Bestuur van Rikuzentakata verdween in de tsunami
De eerste drie weken na de aardbeving en de tsunami van 11 maart kampte het Japanse rampgebied met enorme tekorten aan voedsel en benzine. De wereld keek verbaasd toe. Waarom kon een modern en goed georganiseerd land als Japan de problemen niet aan?
In evacuatiecentra stierven bejaarden door de kou en gebrek aan voedsel. In goed bevoorrade evacuatiecentra bestond het ontbijt uit vier kleine donuts en een klein flesje vitaminedrank. Men was al blij als men twee maaltijden per dag had.
Vaak was het enorm behelpen. In een tot evacuatiecentrum omgebouwde boeddhistische tempel in de Japanse stad Rikuzentakata arriveerde de eerste hulp pas op de vijfde dag. En dat was nog mondjesmaat. „Een paar 2 literflessen water, 35 broodjes, een doos bananen en een doos paddenstoelen”, zegt Keiko Furiyama, de priester van de tempel. Daar moesten meer dan honderd mensen een dag van leven. „We vroegen om meer voedsel.” Maar het duurde uiteindelijk een week voordat de toelevering realistischer werd. Het probleem deed zich voor bij alle tachtig evacuatiecentra in de totaal verwoeste stad.
„We wisten het juiste aantal geëvacueerden niet”, zegt Koichi Shirakawa, chef van de dienst algemene zaken van de gemeente Rikuzentakata. „We vroegen het rampencentrum van de prefectuur aanvankelijk om 8000 maaltijden. Dat bleek onvoldoende. Stap voor stap kwamen we erachter hoeveel maaltijden er nodig waren. Het bleek twee keer zo veel te zijn als we aanvankelijk hadden ingeschat.”
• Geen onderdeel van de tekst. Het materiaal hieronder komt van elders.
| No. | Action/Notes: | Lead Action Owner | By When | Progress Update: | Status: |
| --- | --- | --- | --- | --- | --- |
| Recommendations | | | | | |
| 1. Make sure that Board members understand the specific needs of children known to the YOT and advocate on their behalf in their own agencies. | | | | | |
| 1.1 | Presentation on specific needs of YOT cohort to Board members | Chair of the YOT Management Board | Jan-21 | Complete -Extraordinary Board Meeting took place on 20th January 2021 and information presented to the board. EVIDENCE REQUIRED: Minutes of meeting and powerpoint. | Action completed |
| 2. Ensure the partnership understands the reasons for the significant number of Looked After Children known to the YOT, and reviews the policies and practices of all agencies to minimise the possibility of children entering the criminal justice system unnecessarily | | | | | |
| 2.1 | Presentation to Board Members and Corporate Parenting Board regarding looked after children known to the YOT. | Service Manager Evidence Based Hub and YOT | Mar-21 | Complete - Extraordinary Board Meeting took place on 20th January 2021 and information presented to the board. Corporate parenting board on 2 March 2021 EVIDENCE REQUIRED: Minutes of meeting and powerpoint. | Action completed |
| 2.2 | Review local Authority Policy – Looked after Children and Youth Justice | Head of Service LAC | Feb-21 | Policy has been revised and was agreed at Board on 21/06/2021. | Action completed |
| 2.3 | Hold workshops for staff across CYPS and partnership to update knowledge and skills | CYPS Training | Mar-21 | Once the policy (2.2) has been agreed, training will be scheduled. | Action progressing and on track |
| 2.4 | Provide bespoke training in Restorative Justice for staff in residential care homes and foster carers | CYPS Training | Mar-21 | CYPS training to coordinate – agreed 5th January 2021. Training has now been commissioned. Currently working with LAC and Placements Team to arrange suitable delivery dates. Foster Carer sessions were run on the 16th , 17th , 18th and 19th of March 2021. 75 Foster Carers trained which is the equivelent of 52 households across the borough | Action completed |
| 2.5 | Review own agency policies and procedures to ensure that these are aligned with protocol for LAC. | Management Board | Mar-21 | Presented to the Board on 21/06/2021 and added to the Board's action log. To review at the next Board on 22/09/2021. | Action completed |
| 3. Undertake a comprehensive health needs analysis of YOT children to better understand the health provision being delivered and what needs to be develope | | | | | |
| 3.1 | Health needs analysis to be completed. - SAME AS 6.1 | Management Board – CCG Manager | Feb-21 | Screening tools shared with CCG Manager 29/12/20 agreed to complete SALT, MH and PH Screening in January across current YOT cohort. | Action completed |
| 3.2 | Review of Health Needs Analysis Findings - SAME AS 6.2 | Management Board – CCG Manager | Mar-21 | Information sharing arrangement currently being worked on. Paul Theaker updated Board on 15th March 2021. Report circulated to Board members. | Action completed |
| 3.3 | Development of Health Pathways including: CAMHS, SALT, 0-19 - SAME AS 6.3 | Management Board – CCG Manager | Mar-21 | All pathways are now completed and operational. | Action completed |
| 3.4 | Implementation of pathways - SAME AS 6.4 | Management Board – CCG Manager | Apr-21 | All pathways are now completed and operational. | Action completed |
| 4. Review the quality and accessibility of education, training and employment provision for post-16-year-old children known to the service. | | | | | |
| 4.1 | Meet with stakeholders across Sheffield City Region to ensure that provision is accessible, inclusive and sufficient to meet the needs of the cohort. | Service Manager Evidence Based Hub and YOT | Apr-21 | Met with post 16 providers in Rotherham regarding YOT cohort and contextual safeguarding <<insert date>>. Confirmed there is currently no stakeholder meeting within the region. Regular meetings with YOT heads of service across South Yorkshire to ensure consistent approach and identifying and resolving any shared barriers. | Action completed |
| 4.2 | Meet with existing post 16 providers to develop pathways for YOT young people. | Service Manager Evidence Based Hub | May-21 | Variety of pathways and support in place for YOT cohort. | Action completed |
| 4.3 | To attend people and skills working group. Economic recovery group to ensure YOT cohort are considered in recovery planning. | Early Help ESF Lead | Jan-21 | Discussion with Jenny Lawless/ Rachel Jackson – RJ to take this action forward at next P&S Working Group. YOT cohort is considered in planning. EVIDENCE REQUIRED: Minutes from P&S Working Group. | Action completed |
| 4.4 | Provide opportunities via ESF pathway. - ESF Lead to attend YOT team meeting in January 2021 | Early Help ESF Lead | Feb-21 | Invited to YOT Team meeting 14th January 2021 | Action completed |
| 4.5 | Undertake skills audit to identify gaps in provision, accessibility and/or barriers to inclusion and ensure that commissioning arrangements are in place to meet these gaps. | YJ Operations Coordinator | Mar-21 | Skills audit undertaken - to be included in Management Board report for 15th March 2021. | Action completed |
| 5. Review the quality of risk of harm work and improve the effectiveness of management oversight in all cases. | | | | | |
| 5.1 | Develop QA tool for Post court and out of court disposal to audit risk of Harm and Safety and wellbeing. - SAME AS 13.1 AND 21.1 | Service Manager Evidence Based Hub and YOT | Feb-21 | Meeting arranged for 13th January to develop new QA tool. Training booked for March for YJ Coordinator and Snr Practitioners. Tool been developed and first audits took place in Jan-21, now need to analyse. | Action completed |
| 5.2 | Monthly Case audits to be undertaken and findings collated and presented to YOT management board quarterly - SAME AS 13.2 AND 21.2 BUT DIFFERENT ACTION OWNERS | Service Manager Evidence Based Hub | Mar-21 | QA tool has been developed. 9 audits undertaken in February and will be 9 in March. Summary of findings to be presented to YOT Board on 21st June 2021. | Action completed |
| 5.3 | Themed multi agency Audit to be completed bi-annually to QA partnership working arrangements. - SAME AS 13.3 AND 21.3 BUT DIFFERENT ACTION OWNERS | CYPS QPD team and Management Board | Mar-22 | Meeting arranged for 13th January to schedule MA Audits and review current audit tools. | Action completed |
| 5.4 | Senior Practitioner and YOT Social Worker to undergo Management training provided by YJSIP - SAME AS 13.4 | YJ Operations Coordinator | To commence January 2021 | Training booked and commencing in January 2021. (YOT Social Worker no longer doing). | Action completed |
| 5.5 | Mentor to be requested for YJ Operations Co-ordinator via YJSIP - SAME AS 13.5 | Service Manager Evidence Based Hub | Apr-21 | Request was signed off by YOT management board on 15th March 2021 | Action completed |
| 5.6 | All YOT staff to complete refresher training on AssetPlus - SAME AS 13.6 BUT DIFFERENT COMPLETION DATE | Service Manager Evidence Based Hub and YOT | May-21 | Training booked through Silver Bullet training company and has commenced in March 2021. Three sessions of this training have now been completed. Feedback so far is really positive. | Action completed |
„De telefoonverbindingen waren verbroken, ook voor mobiele telefoons”, legt Shirakawa uit. „En de wegen waren onbegaanbaar.” Doordat een derde van het gemeentepersoneel was omgekomen of vermist werd, had de stad ook de mankracht niet om betere informatie te vergaren. Bovendien: het stadhuis lag in puin en ook het rampencentrum van Rikuzentakata was door de tsunami weggevaagd. Het was, kortom, enorm behelpen.
„Het duurde een week voordat de communicatiemiddelen weer enigszins op orde waren”, vertelt burgemeester Futoshi Toda. „Maar zelfs nu werkt het gewone telefoonnetwerk nog niet.” Wat over is van de stad wordt gerund met behulp van satelliettelefoons, het inmiddels wel herstelde netwerk voor mobiele telefoon en verbindingseenheden van de Japanse strijdkrachten.
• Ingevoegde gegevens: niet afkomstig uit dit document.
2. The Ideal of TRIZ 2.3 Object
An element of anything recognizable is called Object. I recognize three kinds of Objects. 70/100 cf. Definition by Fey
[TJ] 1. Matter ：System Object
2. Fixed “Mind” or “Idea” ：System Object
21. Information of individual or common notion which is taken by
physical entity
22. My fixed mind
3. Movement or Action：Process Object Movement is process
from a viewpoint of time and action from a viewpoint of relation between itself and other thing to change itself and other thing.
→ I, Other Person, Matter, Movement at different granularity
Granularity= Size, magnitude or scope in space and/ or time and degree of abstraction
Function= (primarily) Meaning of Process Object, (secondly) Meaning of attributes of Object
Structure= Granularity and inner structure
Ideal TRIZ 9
Toch is de situatie in Rikuzentakata nog redelijk goed te noemen. Ter vergelijking: het complete bestuur van een nabijgelegen stad verdween in de tsunami. Alle bestuurders, inclusief de burgemeester, kwamen om. Het stadsarchief en het bevolkingsregister verdwenen in het water. Niemand die leiding kon geven, niemand die op de hoogte was van procedures na een ramp, niemand die wist hoeveel vermisten er waren. De overlevenden waren de eerste dagen na de tsunami volledig op zichzelf aangewezen.
De onvoorstelbaar grote schaal van het Japanse rampgebied, de totaliteit van de verwoesting: ze maakten de hulpverlening en de communicatie in het gebied vrijwel onmogelijk. In een strook van zo’n 600 kilometer lang zijn vrijwel alle snelwegen beschadigd. Honderden wegen langs de kust zijn weggespoeld of geblokkeerd. Alle spoorverbindingen in Oost-Japan lagen plat of zijn verwoest. De twee belangrijkste vliegvelden in het rampgebied konden niet meer gebruikt worden. Het vliegveld van Sendai lag zelfs onder water. Het was door de tsunami zo geïsoleerd en onbereikbaar geworden dat de 1300 mensen die het dak van het terminalgebouw op waren gevlucht pas drie dagen na de tsunami konden worden gered.
In kuststeden als Rikuzentakata waren winkels, brandweerkazernes, vrijwel alle ziekenhuizen en klinieken, politiebureaus, het stadhuis en andere overheidsgebouwen, het station, de spoorweg en duizenden woningen weggevaagd. Door de zwaar beschadigde infrastructuur konden de overlevenden geen kant op. Bovendien had de tsunami tienduizenden auto’s verwrongen tot onbruikbare karkassen.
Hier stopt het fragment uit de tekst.